*INFORMATION PROVIDED*
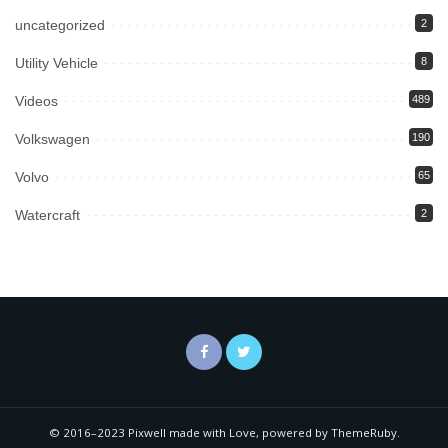
uncategorized
2
Utility Vehicle
8
Videos
489
Volkswagen
190
Volvo
65
Watercraft
2
© 2016–2023 Pixwell made with Love, powered by ThemeRuby.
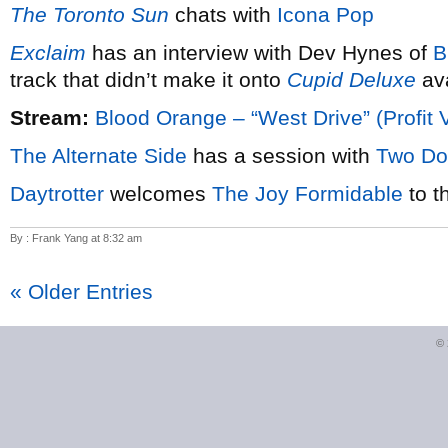
The Toronto Sun
chats with
Icona Pop
Exclaim
has an interview with Dev Hynes of
B
track that didn’t make it onto
Cupid Deluxe
ava
Stream:
Blood Orange – “West Drive” (Profit 
The Alternate Side
has a session with
Two Do
Daytrotter
welcomes
The Joy Formidable
to t
By : Frank Yang at 8:32 am
« Older Entries
©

*REQUEST*
Please return exactly the lines that run from the line with "Cupid Deluxe" through the end of the records above, both included, and nothing more.

*ANSWER FOR THE TASK*
Cupid Deluxe
ava
Stream:
Blood Orange – “West Drive” (Profit 
The Alternate Side
has a session with
Two Do
Daytrotter
welcomes
The Joy Formidable
to t
By : Frank Yang at 8:32 am
« Older Entries
©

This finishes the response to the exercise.